§ Raw data
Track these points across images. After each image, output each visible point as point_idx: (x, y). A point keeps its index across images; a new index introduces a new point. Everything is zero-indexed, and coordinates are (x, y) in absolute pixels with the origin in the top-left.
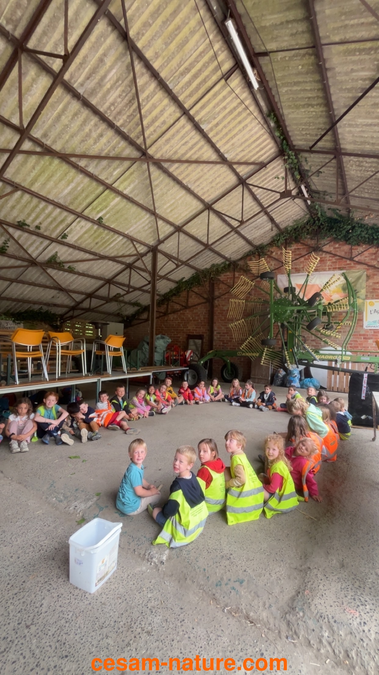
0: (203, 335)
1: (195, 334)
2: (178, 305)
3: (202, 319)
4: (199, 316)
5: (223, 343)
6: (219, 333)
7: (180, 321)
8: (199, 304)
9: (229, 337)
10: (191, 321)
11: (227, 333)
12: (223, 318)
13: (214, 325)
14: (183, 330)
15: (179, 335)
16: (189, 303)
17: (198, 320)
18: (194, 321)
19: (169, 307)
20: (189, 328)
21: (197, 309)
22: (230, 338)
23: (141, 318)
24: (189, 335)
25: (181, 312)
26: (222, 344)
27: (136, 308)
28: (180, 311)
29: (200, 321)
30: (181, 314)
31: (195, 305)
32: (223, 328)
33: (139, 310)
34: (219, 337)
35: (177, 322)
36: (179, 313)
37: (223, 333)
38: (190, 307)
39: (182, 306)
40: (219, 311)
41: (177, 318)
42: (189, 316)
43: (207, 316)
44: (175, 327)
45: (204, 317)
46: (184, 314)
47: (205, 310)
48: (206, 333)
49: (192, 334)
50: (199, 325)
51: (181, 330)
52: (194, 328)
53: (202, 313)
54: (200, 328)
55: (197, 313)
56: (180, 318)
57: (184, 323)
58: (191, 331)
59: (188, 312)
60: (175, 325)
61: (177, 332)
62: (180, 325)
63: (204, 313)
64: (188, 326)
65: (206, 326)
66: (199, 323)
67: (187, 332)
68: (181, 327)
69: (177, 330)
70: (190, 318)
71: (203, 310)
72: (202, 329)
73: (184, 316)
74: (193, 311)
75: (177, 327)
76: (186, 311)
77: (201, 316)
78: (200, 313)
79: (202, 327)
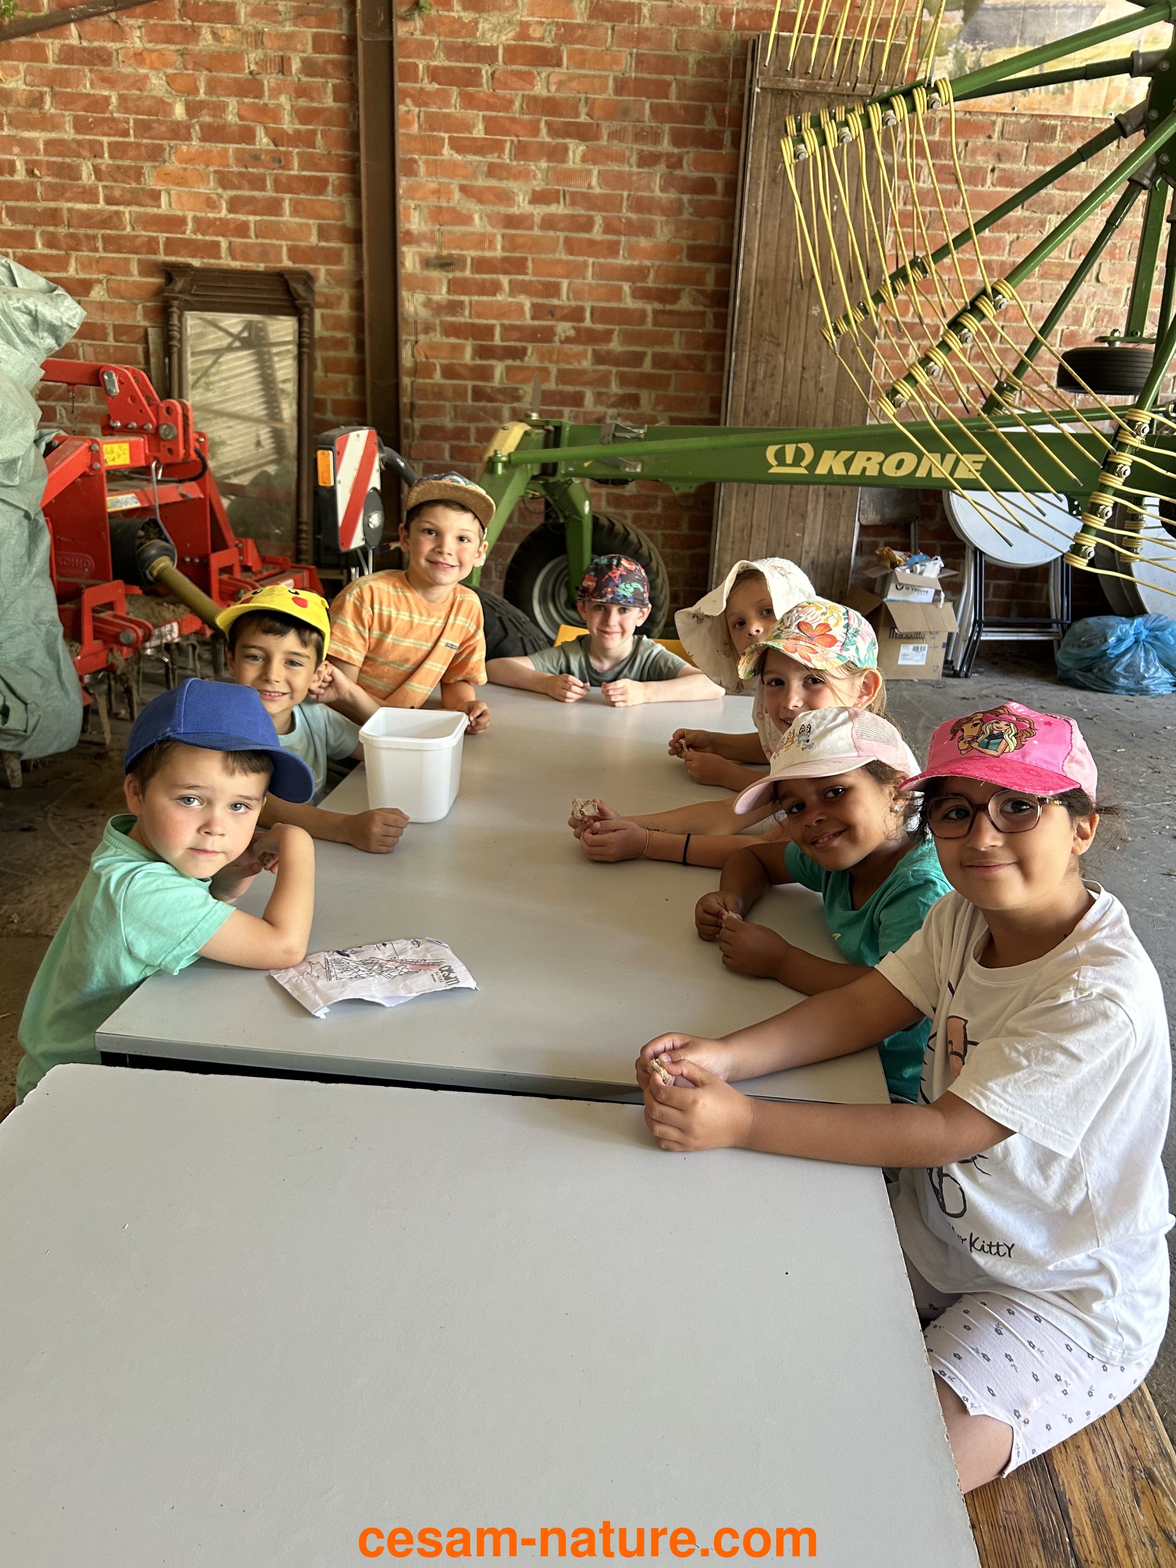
0: (308, 279)
1: (226, 262)
3: (288, 124)
4: (253, 87)
5: (483, 352)
6: (445, 264)
7: (69, 133)
9: (527, 303)
10: (180, 132)
11: (515, 265)
12: (479, 132)
13: (403, 183)
14: (110, 221)
15: (73, 272)
17: (248, 135)
18: (212, 133)
20: (164, 208)
22: (538, 311)
24: (169, 272)
25: (72, 36)
26: (468, 356)
28: (50, 25)
29: (263, 141)
30: (68, 55)
32: (478, 224)
34: (442, 295)
35: (39, 136)
36: (52, 46)
37: (480, 265)
40: (441, 61)
41: (37, 101)
42: (157, 84)
43: (329, 102)
44: (29, 193)
45: (303, 102)
46: (101, 58)
47: (309, 32)
48: (333, 257)
49: (196, 263)
50: (258, 183)
51: (86, 219)
52: (211, 204)
53: (283, 66)
54: (274, 207)
55: (233, 60)
56: (65, 101)
57: (117, 150)
58: (189, 234)
59: (136, 41)
60: (19, 165)
61: (51, 241)
62: (73, 173)
63: (296, 65)
64: (151, 182)
65: (330, 196)
66: (255, 158)
67: (151, 246)
68: (90, 195)
69: (53, 216)
70: (162, 107)
71: (288, 28)
72: (287, 217)
73: (108, 81)
74: (192, 34)
75: (49, 186)
76: (119, 33)
77: (276, 92)
78: (262, 64)
79: (286, 205)
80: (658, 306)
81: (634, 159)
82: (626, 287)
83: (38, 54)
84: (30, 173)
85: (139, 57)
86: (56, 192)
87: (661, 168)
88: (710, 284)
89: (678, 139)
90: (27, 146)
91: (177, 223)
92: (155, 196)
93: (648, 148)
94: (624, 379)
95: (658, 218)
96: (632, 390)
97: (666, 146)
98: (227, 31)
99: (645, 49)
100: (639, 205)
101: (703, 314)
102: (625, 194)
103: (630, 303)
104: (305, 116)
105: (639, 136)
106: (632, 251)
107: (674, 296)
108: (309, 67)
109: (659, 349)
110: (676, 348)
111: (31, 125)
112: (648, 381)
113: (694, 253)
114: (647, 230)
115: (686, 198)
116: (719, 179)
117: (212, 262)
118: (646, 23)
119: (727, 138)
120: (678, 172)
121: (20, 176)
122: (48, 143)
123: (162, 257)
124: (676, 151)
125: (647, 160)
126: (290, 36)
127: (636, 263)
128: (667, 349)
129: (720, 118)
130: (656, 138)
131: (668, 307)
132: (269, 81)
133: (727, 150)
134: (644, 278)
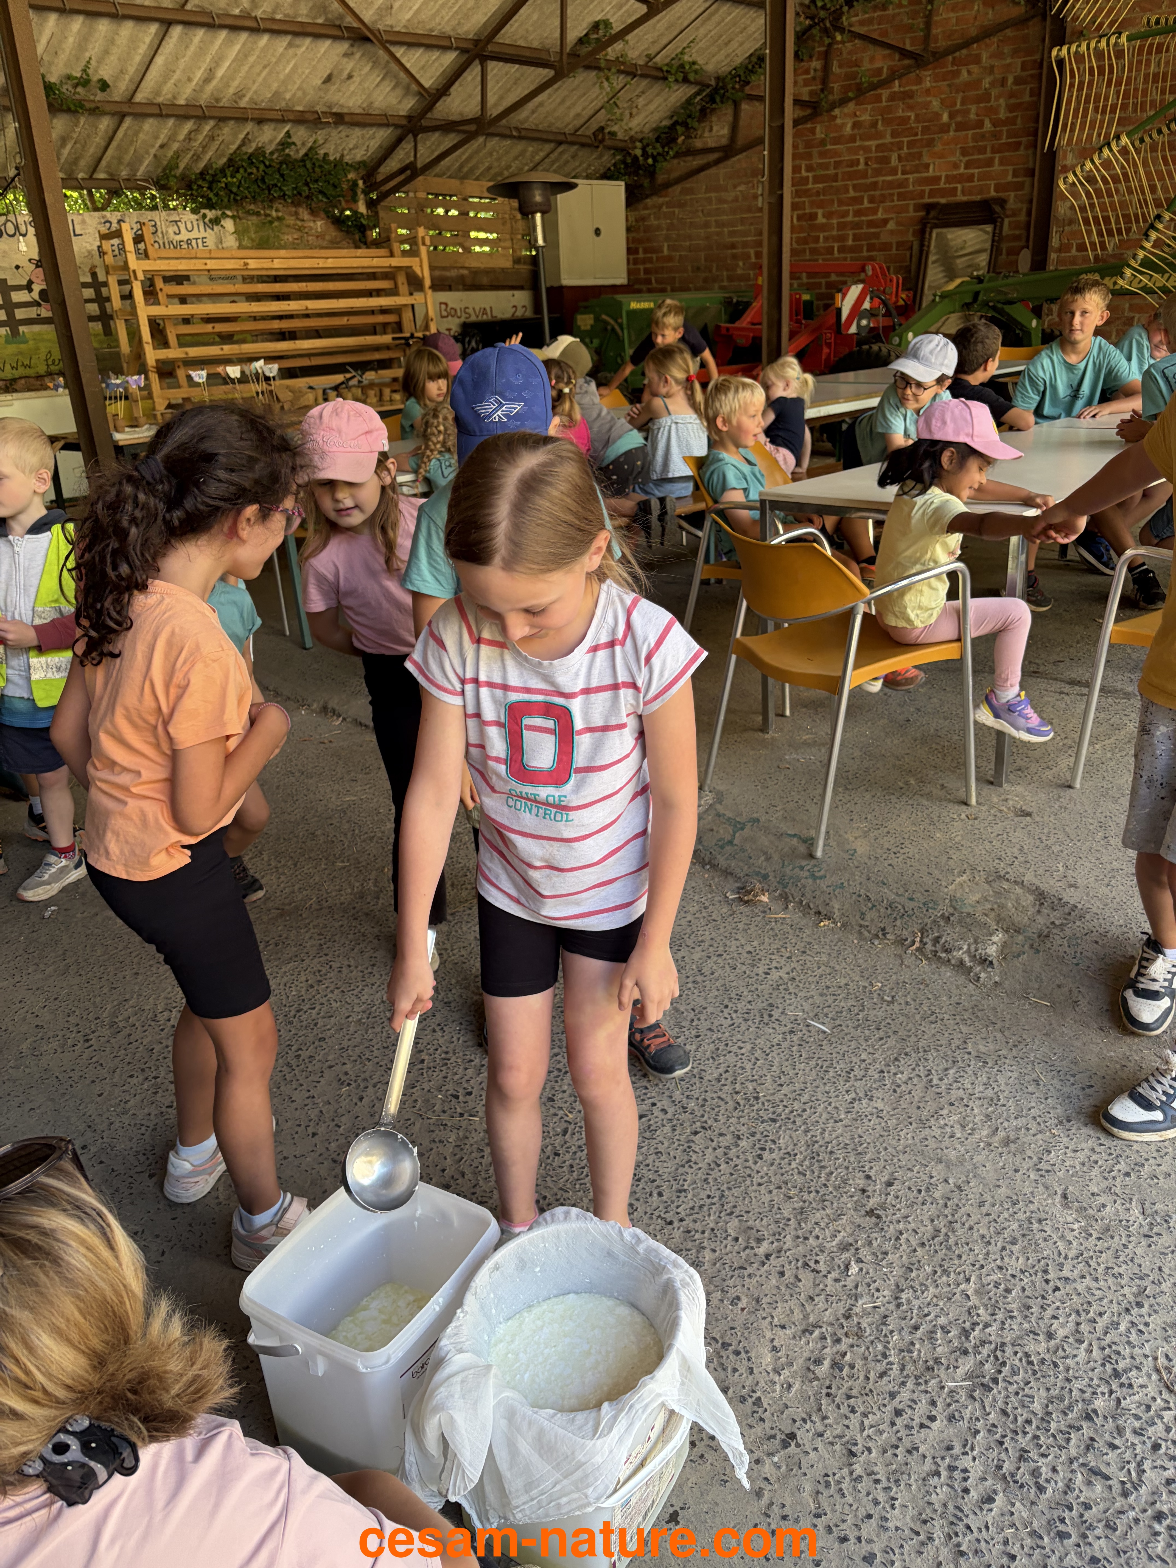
0: (1003, 202)
1: (961, 198)
2: (881, 52)
3: (1003, 114)
4: (986, 97)
7: (888, 139)
8: (986, 34)
10: (945, 129)
14: (902, 184)
15: (880, 215)
16: (936, 31)
17: (980, 124)
18: (960, 127)
19: (835, 69)
20: (931, 173)
21: (977, 60)
23: (698, 144)
24: (929, 208)
25: (896, 86)
27: (678, 94)
28: (886, 83)
29: (988, 125)
30: (893, 97)
31: (967, 44)
33: (689, 102)
35: (873, 143)
36: (885, 93)
38: (938, 56)
39: (904, 53)
41: (874, 124)
42: (936, 104)
43: (1027, 98)
44: (864, 175)
45: (1013, 101)
46: (909, 95)
47: (1019, 61)
48: (1019, 187)
49: (943, 201)
50: (983, 150)
51: (890, 185)
52: (956, 166)
53: (1003, 82)
54: (989, 163)
55: (975, 84)
56: (887, 122)
57: (911, 144)
58: (942, 185)
59: (927, 83)
60: (862, 161)
61: (871, 201)
62: (886, 160)
63: (1010, 80)
64: (926, 159)
65: (1022, 152)
66: (983, 136)
67: (922, 194)
68: (894, 171)
69: (874, 186)
70: (938, 116)
71: (1008, 61)
72: (996, 167)
73: (911, 108)
74: (956, 74)
75: (875, 170)
76: (919, 80)
77: (997, 98)
78: (992, 84)
79: (997, 161)
83: (878, 99)
84: (866, 164)
85: (928, 92)
86: (878, 172)
90: (867, 149)
91: (937, 179)
92: (927, 166)
98: (975, 68)
104: (1011, 108)
108: (1018, 81)
111: (870, 138)
117: (952, 199)
121: (861, 167)
122: (877, 146)
123: (927, 200)
126: (1009, 65)
132: (994, 92)
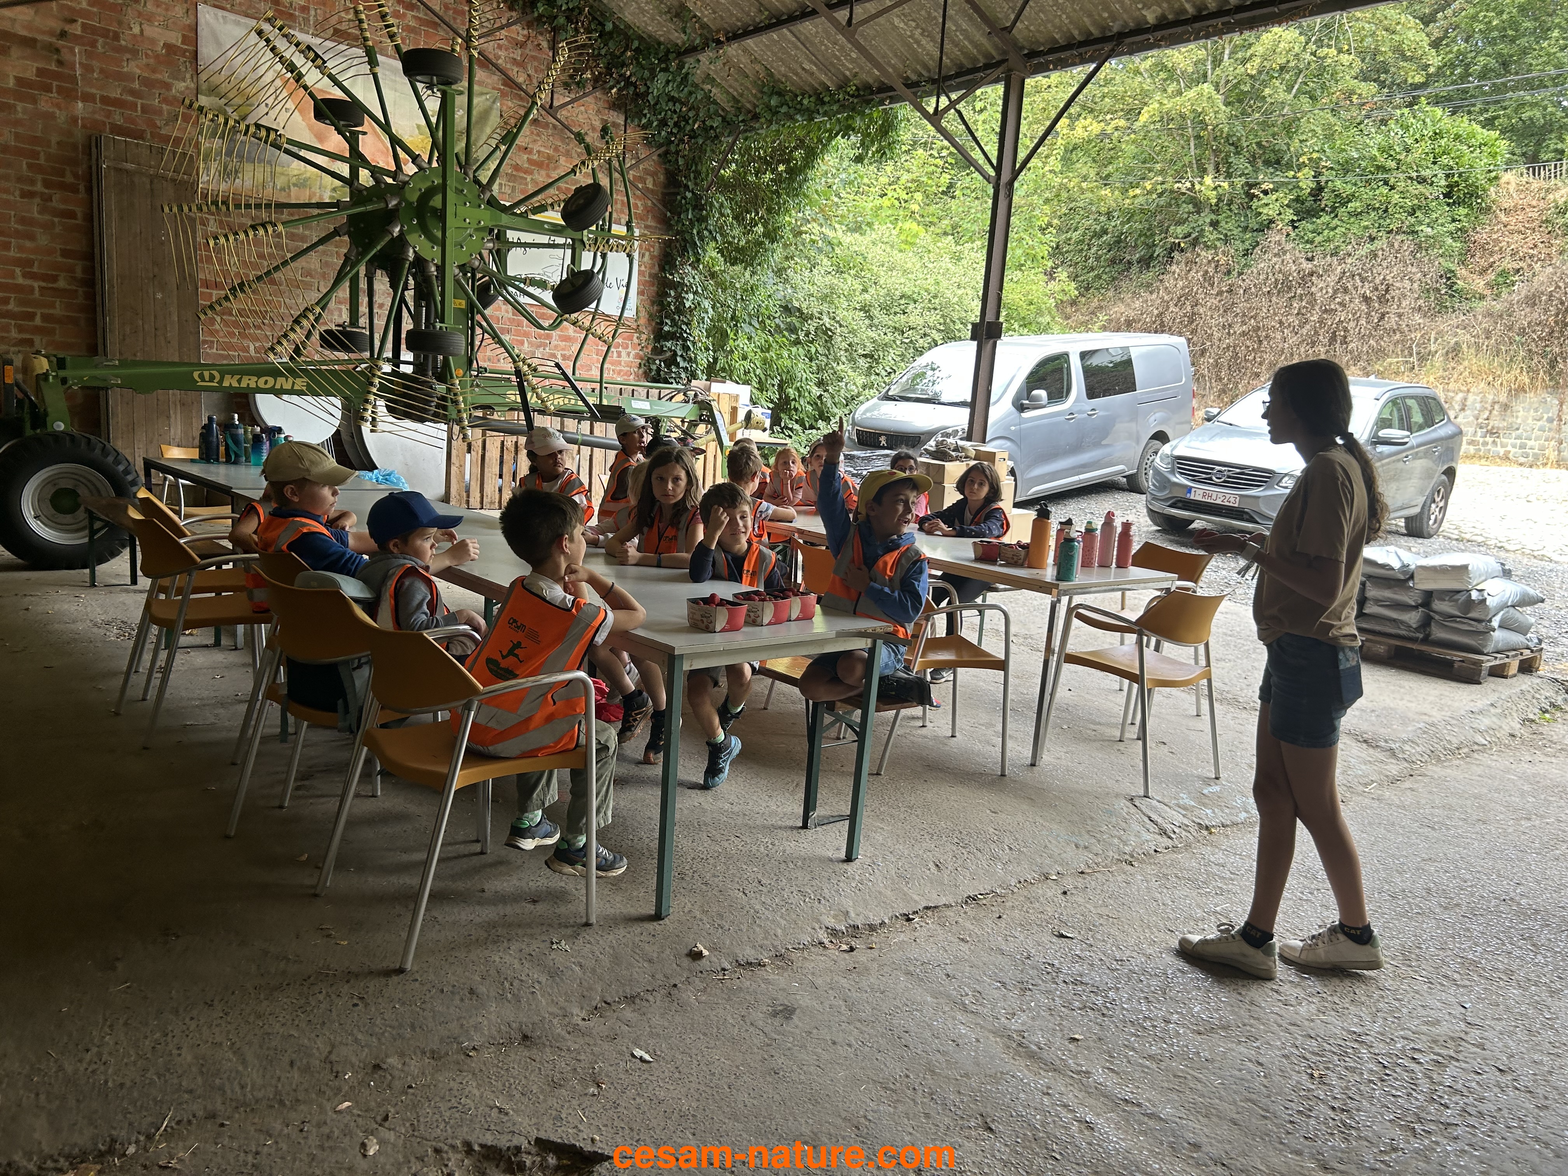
80: (43, 284)
81: (17, 193)
82: (18, 270)
87: (37, 200)
88: (79, 273)
89: (47, 184)
93: (27, 188)
94: (21, 329)
95: (38, 231)
96: (27, 336)
97: (39, 187)
99: (20, 130)
100: (22, 220)
101: (76, 291)
102: (13, 213)
103: (20, 281)
105: (19, 180)
106: (21, 249)
107: (55, 279)
109: (46, 311)
110: (58, 310)
112: (38, 330)
113: (65, 253)
114: (31, 237)
115: (56, 220)
116: (79, 211)
118: (20, 115)
119: (82, 188)
120: (49, 204)
124: (46, 191)
125: (28, 195)
127: (24, 256)
128: (51, 311)
129: (75, 175)
130: (32, 182)
131: (51, 285)
133: (82, 195)
134: (32, 266)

§ What to work on
Copy out every line above word for word, leaving out the pictures.

§ Task response
Track these points across images. After each image, output each visible point as point_idx: (x, y). A point keeps its index across images; a new index introduces a new point. Everything is zero-indexed, and coordinates are (x, y) in absolute pixels with the origin in the top-left.
0: (203, 335)
1: (195, 334)
2: (178, 305)
3: (202, 319)
4: (199, 316)
5: (223, 343)
6: (219, 333)
7: (180, 321)
8: (199, 304)
9: (229, 337)
10: (191, 321)
11: (227, 333)
12: (223, 318)
13: (214, 325)
14: (183, 330)
15: (179, 335)
16: (189, 303)
17: (198, 320)
18: (194, 321)
19: (169, 307)
20: (189, 328)
21: (197, 309)
22: (230, 338)
23: (141, 318)
24: (189, 335)
25: (181, 312)
26: (222, 344)
27: (136, 308)
28: (180, 311)
29: (200, 321)
30: (181, 314)
31: (195, 305)
32: (223, 328)
33: (139, 310)
34: (219, 337)
35: (177, 322)
36: (179, 313)
37: (223, 333)
38: (190, 307)
39: (182, 306)
40: (219, 311)
41: (177, 318)
42: (189, 316)
43: (207, 316)
44: (175, 327)
45: (204, 317)
46: (184, 314)
47: (205, 310)
48: (206, 333)
49: (192, 334)
50: (199, 325)
51: (181, 330)
52: (194, 328)
53: (202, 313)
54: (200, 328)
55: (197, 313)
56: (180, 318)
57: (184, 323)
58: (191, 331)
59: (188, 312)
60: (175, 325)
61: (177, 332)
62: (180, 325)
63: (204, 313)
64: (188, 326)
65: (206, 326)
66: (199, 323)
67: (187, 332)
68: (181, 327)
69: (177, 330)
70: (190, 318)
71: (203, 310)
72: (202, 329)
73: (184, 316)
74: (193, 311)
75: (177, 327)
76: (186, 311)
77: (201, 316)
78: (200, 313)
79: (202, 327)
0: (308, 279)
1: (226, 262)
3: (288, 124)
4: (253, 87)
5: (483, 352)
6: (445, 264)
7: (69, 133)
9: (527, 303)
10: (180, 132)
11: (515, 265)
12: (479, 132)
13: (403, 183)
14: (110, 221)
15: (73, 272)
17: (248, 135)
18: (212, 133)
20: (164, 208)
22: (538, 311)
24: (169, 272)
25: (72, 36)
26: (468, 356)
28: (50, 25)
29: (263, 141)
30: (68, 55)
32: (478, 224)
34: (442, 295)
35: (39, 136)
36: (52, 46)
37: (480, 265)
40: (441, 61)
41: (37, 101)
42: (157, 84)
43: (329, 102)
44: (29, 193)
45: (303, 102)
46: (101, 58)
47: (309, 32)
48: (333, 257)
49: (196, 263)
50: (258, 183)
51: (86, 219)
52: (211, 204)
53: (283, 66)
54: (274, 207)
55: (233, 60)
56: (65, 101)
57: (117, 150)
58: (189, 234)
59: (136, 41)
60: (19, 165)
61: (51, 241)
62: (73, 173)
63: (296, 65)
64: (151, 182)
65: (330, 196)
66: (255, 158)
67: (151, 246)
68: (90, 195)
69: (53, 216)
70: (162, 107)
71: (288, 28)
72: (287, 217)
73: (108, 81)
74: (192, 34)
75: (49, 186)
76: (119, 33)
77: (276, 92)
78: (262, 64)
79: (286, 205)
80: (658, 306)
81: (634, 159)
82: (626, 287)
83: (38, 54)
84: (30, 173)
85: (139, 57)
86: (56, 192)
87: (661, 168)
88: (710, 284)
89: (678, 139)
90: (27, 146)
91: (177, 223)
92: (155, 196)
93: (648, 148)
94: (624, 379)
95: (658, 218)
96: (632, 390)
97: (666, 146)
98: (227, 31)
99: (645, 49)
100: (639, 205)
101: (703, 314)
102: (625, 194)
103: (630, 303)
104: (305, 116)
105: (639, 136)
106: (632, 251)
107: (674, 296)
108: (309, 67)
109: (659, 349)
110: (676, 348)
111: (31, 125)
112: (648, 381)
113: (694, 253)
114: (647, 230)
115: (686, 198)
116: (719, 179)
117: (212, 262)
118: (646, 23)
119: (727, 138)
120: (678, 172)
121: (20, 176)
122: (48, 143)
123: (162, 257)
124: (676, 151)
125: (647, 160)
126: (290, 36)
127: (636, 263)
128: (667, 349)
129: (720, 118)
130: (656, 138)
131: (668, 307)
132: (269, 81)
133: (727, 150)
134: (644, 278)
0: (1003, 202)
1: (961, 198)
2: (881, 52)
3: (1003, 114)
4: (986, 97)
7: (888, 139)
8: (986, 34)
10: (945, 129)
14: (902, 184)
15: (880, 215)
16: (936, 31)
17: (980, 124)
18: (960, 127)
19: (835, 69)
20: (931, 173)
21: (977, 60)
23: (698, 144)
24: (929, 208)
25: (896, 86)
27: (678, 94)
28: (886, 83)
29: (988, 125)
30: (893, 97)
31: (967, 44)
33: (689, 102)
35: (873, 143)
36: (885, 93)
38: (938, 56)
39: (904, 53)
41: (874, 124)
42: (936, 104)
43: (1027, 98)
44: (864, 175)
45: (1013, 101)
46: (909, 95)
47: (1019, 61)
48: (1019, 187)
49: (943, 201)
50: (983, 150)
51: (890, 185)
52: (956, 166)
53: (1003, 82)
54: (989, 163)
55: (975, 84)
56: (887, 122)
57: (911, 144)
58: (942, 185)
59: (927, 83)
60: (862, 161)
61: (871, 201)
62: (886, 160)
63: (1010, 80)
64: (926, 159)
65: (1022, 152)
66: (983, 136)
67: (922, 194)
68: (894, 171)
69: (874, 186)
70: (938, 116)
71: (1008, 61)
72: (996, 167)
73: (911, 108)
74: (956, 74)
75: (875, 170)
76: (919, 80)
77: (997, 98)
78: (992, 84)
79: (997, 161)
83: (878, 99)
84: (866, 164)
85: (928, 92)
86: (878, 172)
90: (867, 149)
91: (937, 179)
92: (927, 166)
98: (975, 68)
104: (1011, 108)
108: (1018, 81)
111: (870, 138)
117: (952, 199)
121: (861, 167)
122: (877, 146)
123: (927, 200)
126: (1009, 65)
132: (994, 92)
80: (43, 284)
81: (17, 193)
82: (18, 270)
87: (37, 200)
88: (79, 273)
89: (47, 184)
93: (27, 188)
94: (21, 329)
95: (38, 231)
96: (27, 336)
97: (39, 187)
99: (20, 130)
100: (22, 220)
101: (76, 291)
102: (13, 213)
103: (20, 281)
105: (19, 180)
106: (21, 249)
107: (55, 279)
109: (46, 311)
110: (58, 310)
112: (38, 330)
113: (65, 253)
114: (31, 237)
115: (56, 220)
116: (79, 211)
118: (20, 115)
119: (82, 188)
120: (49, 204)
124: (46, 191)
125: (28, 195)
127: (24, 256)
128: (51, 311)
129: (75, 175)
130: (32, 182)
131: (51, 285)
133: (82, 195)
134: (32, 266)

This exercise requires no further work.